Termasuk pembukaan lahan TNGL Sikundur di Sibetung Besitang pada tahun 1998 yang mencapai 1.000 ha menjadi konflik dan sengketa antara HGU PT Putri Hijau dan PT Raya Padang Langkat menjadi perkebunan sawit.
“Apakah para pembalak itu mengerti arahan pungsi hutan dan cakupannya? Seyogianya, semua pihak harus memahami hal tersebut, untuk tidak mengubah tata guna hutan. Malah yang terjadi sebaliknya, pembabatan dan penguasaan lahan secara membabi buta,” tegas Direktur Eksekutif Lembaga Advokasi Hutan Lestari (LembAHtari). Sayed Zainal M, SH.Selasa, 8 Oktober 2024 di Kualasimpang.

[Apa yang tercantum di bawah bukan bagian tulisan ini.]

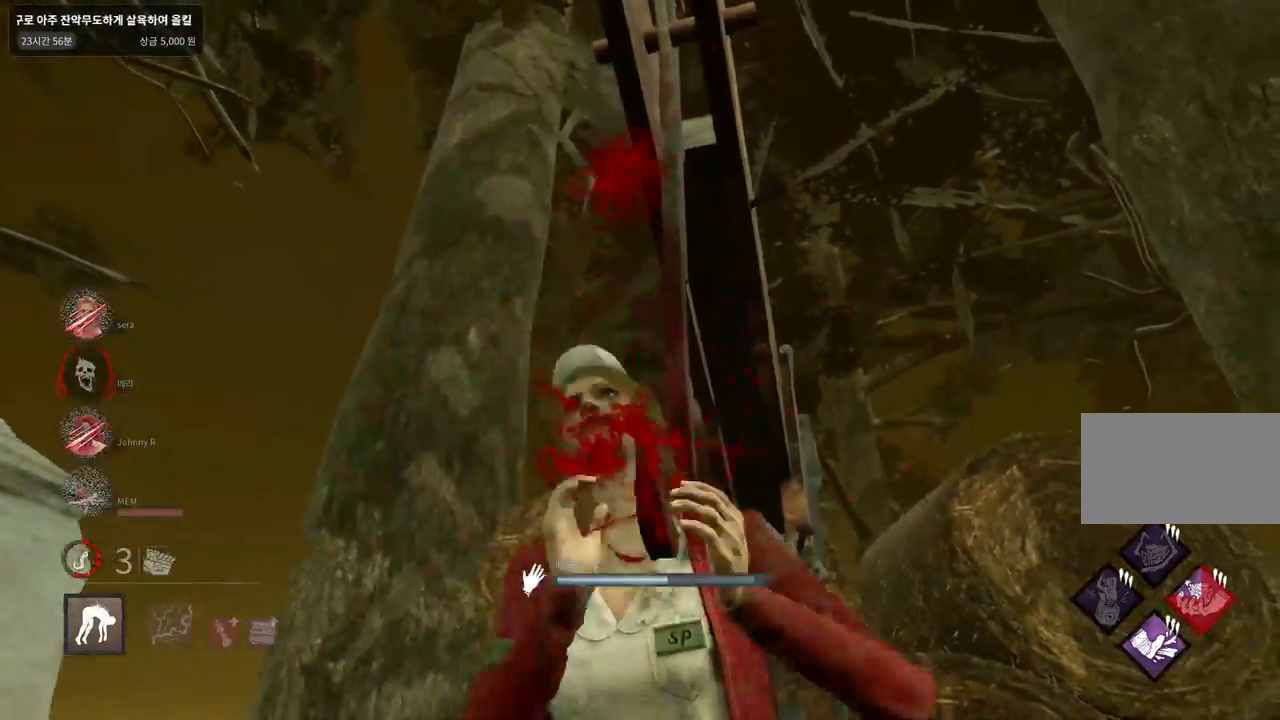
{"keys": ["a"], "mouse": [], "events": [[233, "a", "down"]]}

Apalagi, Kawasan kabel gajah (pucuk) TNGL Sikundur, dulu sekitar tahun 1985, melintas lokasi 1,9 dab 1,10 diberikan izin jalan koridor (sebutan pasar batu) yang melintas ke arah Bukit Mas Besitang oleh Menteri Kehutanan untuk HPH PT RGM dan PT Cipta Rimba Djaya (TRD).
Jalan Koridor yang digunakan untuk mengangkat kayu bulat ke Besitang dan ke Medan dengan membangun jembatan di sungai besi Besitang, daerah Bukit Mas.

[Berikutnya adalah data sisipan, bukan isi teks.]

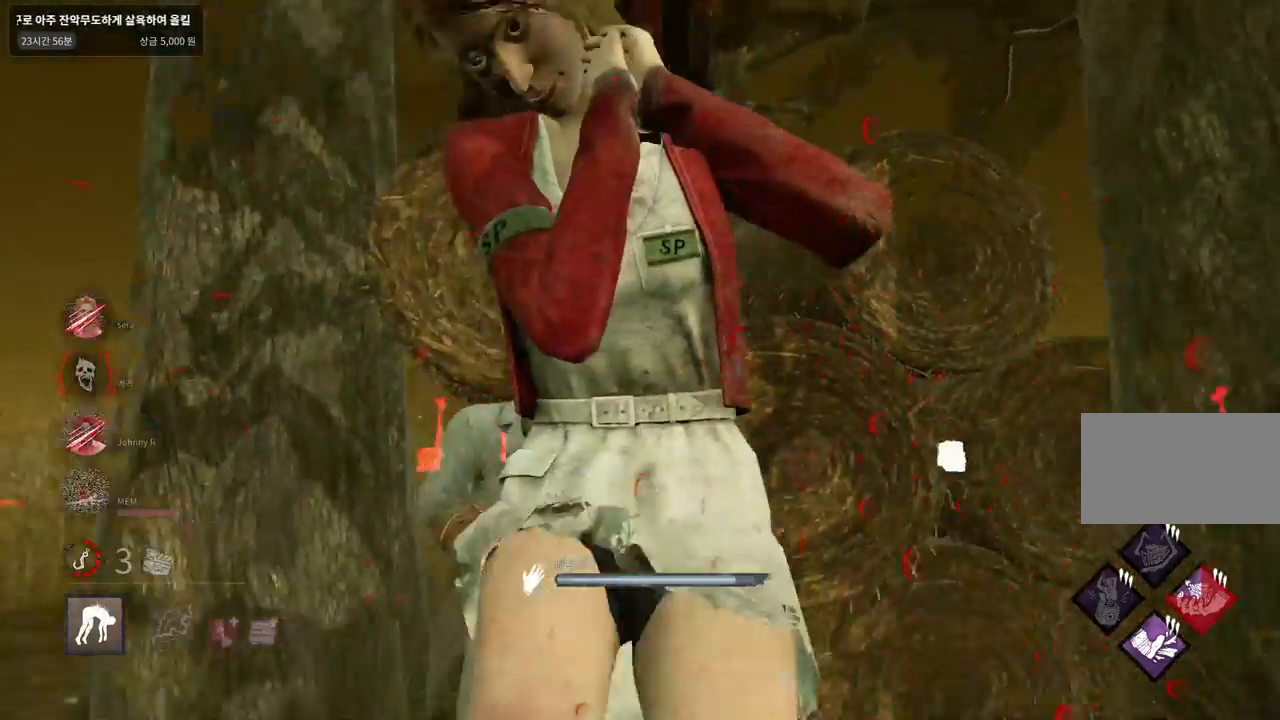
{"keys": ["w"], "mouse": [], "events": [[250, "w", "down"], [367, "a", "up"]]}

Sayed beberkan bahwa; Kawasan TNGL Sikundur di Tenggulun beberapa lokasi dengan sebutan daerah 1.2 – 1.5 – 1,6 – 1.8, 1.9 – 1.10 dan daerah kabel gajah (pucuk), kawasan TNGL Sikundur terutama daerah 1.0 dan 1.8 telah dijarah dan dibabat dan di beberapa titik dialihkan fungsi menjadi perkebunan sawit secara ilegal sampai saat ini sejak tahun 2000.
Diketahui bersama bhawa; kawasan kabel gajah pernah dibuat pos TNGL dan dipindahkan pos tersebut di daerah kampung lama Tenggulun, dibangun secara permanen sekarang sudah ditutup dan tidak difungsikan lagi.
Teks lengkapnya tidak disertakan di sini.